RECORDS FOR THE TASK:
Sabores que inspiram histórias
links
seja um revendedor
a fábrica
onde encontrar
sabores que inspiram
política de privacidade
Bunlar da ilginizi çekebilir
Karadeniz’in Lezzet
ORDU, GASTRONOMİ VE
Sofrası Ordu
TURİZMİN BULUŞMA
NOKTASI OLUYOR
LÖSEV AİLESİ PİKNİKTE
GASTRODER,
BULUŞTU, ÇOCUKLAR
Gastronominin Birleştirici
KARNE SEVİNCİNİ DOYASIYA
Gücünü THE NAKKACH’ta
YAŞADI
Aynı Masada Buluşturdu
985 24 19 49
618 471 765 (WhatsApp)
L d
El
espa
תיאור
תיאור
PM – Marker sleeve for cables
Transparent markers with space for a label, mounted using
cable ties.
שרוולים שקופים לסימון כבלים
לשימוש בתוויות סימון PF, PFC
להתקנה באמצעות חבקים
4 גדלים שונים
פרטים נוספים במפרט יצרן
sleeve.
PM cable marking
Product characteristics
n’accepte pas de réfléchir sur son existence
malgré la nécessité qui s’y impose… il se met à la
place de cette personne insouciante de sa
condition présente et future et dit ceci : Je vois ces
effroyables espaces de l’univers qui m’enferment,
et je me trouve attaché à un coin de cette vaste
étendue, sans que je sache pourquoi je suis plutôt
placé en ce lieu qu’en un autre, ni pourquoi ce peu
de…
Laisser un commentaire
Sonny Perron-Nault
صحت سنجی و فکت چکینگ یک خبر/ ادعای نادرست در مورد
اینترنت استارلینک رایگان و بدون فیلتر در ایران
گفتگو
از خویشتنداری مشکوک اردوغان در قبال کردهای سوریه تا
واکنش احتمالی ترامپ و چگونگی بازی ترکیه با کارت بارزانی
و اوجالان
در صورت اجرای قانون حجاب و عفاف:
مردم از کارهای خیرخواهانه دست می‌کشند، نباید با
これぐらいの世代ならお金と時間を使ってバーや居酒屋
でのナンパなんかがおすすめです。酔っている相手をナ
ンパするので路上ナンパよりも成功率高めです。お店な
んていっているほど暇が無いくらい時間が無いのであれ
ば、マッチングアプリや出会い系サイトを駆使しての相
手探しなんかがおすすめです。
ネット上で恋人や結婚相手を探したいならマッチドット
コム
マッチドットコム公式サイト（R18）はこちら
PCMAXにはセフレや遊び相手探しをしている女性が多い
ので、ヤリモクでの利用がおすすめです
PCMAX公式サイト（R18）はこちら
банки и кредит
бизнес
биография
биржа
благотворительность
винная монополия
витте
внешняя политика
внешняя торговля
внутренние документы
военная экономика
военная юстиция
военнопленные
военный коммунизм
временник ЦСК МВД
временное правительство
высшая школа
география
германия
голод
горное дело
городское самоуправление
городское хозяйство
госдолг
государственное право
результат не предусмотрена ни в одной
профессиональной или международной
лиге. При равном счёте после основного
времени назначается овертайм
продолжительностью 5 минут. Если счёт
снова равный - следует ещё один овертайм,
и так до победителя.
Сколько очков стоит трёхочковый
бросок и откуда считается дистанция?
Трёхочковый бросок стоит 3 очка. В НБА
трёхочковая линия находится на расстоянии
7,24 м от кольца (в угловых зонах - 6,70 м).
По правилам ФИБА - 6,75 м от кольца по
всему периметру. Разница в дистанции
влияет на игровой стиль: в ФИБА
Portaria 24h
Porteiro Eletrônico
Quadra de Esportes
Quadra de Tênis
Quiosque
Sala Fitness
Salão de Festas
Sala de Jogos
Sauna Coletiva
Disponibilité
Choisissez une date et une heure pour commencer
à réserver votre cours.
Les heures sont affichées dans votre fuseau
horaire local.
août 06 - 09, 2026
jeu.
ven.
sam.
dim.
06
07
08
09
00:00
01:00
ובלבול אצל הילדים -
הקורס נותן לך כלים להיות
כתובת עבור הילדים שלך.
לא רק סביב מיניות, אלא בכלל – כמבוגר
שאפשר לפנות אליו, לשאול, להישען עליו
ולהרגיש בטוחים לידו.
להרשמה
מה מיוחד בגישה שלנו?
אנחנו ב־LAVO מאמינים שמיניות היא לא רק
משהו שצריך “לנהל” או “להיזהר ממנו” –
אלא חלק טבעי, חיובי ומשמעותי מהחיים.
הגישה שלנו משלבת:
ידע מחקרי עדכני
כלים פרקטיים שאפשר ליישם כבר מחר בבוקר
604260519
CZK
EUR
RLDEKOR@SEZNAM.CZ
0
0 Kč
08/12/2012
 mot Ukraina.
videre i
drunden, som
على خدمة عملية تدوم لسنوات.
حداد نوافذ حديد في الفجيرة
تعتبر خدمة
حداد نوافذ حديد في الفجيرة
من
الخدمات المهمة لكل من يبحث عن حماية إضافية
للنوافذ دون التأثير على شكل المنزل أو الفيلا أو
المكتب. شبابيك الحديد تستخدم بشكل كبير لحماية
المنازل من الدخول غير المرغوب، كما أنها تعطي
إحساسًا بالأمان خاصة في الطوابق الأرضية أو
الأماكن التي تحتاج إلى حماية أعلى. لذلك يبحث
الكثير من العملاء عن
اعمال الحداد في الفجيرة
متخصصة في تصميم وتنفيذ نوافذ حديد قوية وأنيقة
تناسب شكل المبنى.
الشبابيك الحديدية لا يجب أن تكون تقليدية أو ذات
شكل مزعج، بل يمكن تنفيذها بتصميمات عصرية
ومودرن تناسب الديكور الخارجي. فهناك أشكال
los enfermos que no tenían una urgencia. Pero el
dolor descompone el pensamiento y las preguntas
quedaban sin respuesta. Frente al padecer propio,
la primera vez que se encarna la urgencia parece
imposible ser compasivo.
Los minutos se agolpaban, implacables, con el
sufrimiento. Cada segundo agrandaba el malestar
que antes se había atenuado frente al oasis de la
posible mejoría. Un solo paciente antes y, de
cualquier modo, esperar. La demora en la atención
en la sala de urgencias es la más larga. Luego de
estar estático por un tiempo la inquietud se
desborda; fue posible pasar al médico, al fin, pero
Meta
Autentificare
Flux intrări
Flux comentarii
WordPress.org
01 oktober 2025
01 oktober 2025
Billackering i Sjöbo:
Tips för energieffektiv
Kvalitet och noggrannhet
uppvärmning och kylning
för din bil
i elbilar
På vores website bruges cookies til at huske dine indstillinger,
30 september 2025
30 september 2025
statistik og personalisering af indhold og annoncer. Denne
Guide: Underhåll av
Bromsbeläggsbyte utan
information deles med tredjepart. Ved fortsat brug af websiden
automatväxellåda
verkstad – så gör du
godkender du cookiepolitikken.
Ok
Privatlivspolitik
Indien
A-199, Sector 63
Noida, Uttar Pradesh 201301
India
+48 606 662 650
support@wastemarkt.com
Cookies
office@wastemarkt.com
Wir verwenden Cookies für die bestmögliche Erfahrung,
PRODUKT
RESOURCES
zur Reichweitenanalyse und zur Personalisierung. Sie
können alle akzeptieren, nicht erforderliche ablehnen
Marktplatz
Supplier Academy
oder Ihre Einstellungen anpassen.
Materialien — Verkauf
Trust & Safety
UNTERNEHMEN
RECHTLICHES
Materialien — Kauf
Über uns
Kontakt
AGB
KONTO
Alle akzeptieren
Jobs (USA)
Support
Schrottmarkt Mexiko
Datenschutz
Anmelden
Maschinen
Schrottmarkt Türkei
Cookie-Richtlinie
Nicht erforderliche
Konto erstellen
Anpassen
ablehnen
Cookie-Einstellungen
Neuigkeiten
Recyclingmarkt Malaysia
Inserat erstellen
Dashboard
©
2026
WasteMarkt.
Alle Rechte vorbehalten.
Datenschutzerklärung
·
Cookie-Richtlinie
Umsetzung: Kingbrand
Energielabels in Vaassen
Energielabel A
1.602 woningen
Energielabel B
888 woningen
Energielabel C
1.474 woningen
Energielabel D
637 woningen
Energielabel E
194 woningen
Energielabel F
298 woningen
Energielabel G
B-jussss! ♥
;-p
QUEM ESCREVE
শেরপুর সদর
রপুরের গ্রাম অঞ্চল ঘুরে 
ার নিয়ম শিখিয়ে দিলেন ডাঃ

TASK INSTRUCTIONS: Nothing should appear in the answer except the lines from the one with "Guide: Underhåll av" through the final line of the records, written exactly.

EXERCISE RESULT:
Guide: Underhåll av
Bromsbeläggsbyte utan
information deles med tredjepart. Ved fortsat brug af websiden
automatväxellåda
verkstad – så gör du
godkender du cookiepolitikken.
Ok
Privatlivspolitik
Indien
A-199, Sector 63
Noida, Uttar Pradesh 201301
India
+48 606 662 650
support@wastemarkt.com
Cookies
office@wastemarkt.com
Wir verwenden Cookies für die bestmögliche Erfahrung,
PRODUKT
RESOURCES
zur Reichweitenanalyse und zur Personalisierung. Sie
können alle akzeptieren, nicht erforderliche ablehnen
Marktplatz
Supplier Academy
oder Ihre Einstellungen anpassen.
Materialien — Verkauf
Trust & Safety
UNTERNEHMEN
RECHTLICHES
Materialien — Kauf
Über uns
Kontakt
AGB
KONTO
Alle akzeptieren
Jobs (USA)
Support
Schrottmarkt Mexiko
Datenschutz
Anmelden
Maschinen
Schrottmarkt Türkei
Cookie-Richtlinie
Nicht erforderliche
Konto erstellen
Anpassen
ablehnen
Cookie-Einstellungen
Neuigkeiten
Recyclingmarkt Malaysia
Inserat erstellen
Dashboard
©
2026
WasteMarkt.
Alle Rechte vorbehalten.
Datenschutzerklärung
·
Cookie-Richtlinie
Umsetzung: Kingbrand
Energielabels in Vaassen
Energielabel A
1.602 woningen
Energielabel B
888 woningen
Energielabel C
1.474 woningen
Energielabel D
637 woningen
Energielabel E
194 woningen
Energielabel F
298 woningen
Energielabel G
B-jussss! ♥
;-p
QUEM ESCREVE
শেরপুর সদর
রপুরের গ্রাম অঞ্চল ঘুরে 
ার নিয়ম শিখিয়ে দিলেন ডাঃ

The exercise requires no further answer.